Generation of a temperature-sensitive SV40-transduced human odontoblast cell line

Objectives: Odontoblasts, which are lifelong responsible for dentin matrix formation and mineralization, represent an integral part of the dentin-pulp complex.  However, a profound knowledge of the mineralization process and the biological interaction of odontoblasts to both bacteria and biomaterials used in dental therapy are still scarce. Since odontoblasts have a limited life-span in vitro, the aim of the present study was to establish a stable human cell line useful to study odontoblast reactions, using a temperature-sensitive mutant of SV40 for transduction controlling the expression of large T antigen by changes in temperature and therefore cells senescence.

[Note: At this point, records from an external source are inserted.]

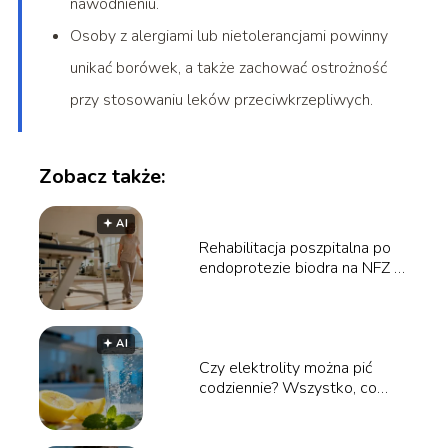
nawodnieniu.
Osoby z alergiami lub nietolerancjami powinny
unikać borówek, a także zachować ostrożność
przy stosowaniu leków przeciwkrzepliwych.
Zobacz także:
🟅 AI
Rehabilitacja poszpitalna po
endoprotezie biodra na NFZ –
poradnik
🟅 AI
Czy elektrolity można pić
codziennie? Wszystko, co
musisz wiedzieć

Methods: Primary cultures of odontoblasts isolated from third human molars were transduced in the presence of polybrene (8µg/ml) with lentiviral particles containing sequences for the temperature-sensitive expression of the SV40 T oncogene. Transduced cells were selected in G418-containing culture medium (0.5mg/ml) at 33°C, and after 12 days selective pressure the expression of the large T transcript was determined by qRT-PCR.

Results:  Primary cells did not survive exposure to G418-containing medium at 33°C after a five-day incubation period. Expression of SV40 T was detected in transduced and viable odontoblasts (33°C), but no expression was seen in primary cell cultures by qRT-PCR. Microscopically, the spindle-like morphology and long extensions of primary odontoblasts and  SV40 T-transduced cell cultures are similar after a temperature shift to 37°C.

Conclusion: This new cell line may provide a useful tool for analysing both the biological mechanism of mineralization and cellular responses to dental biomaterials. Further analysis of the morphological and biochemical properties will be used to verify the odontoblastic phenotype.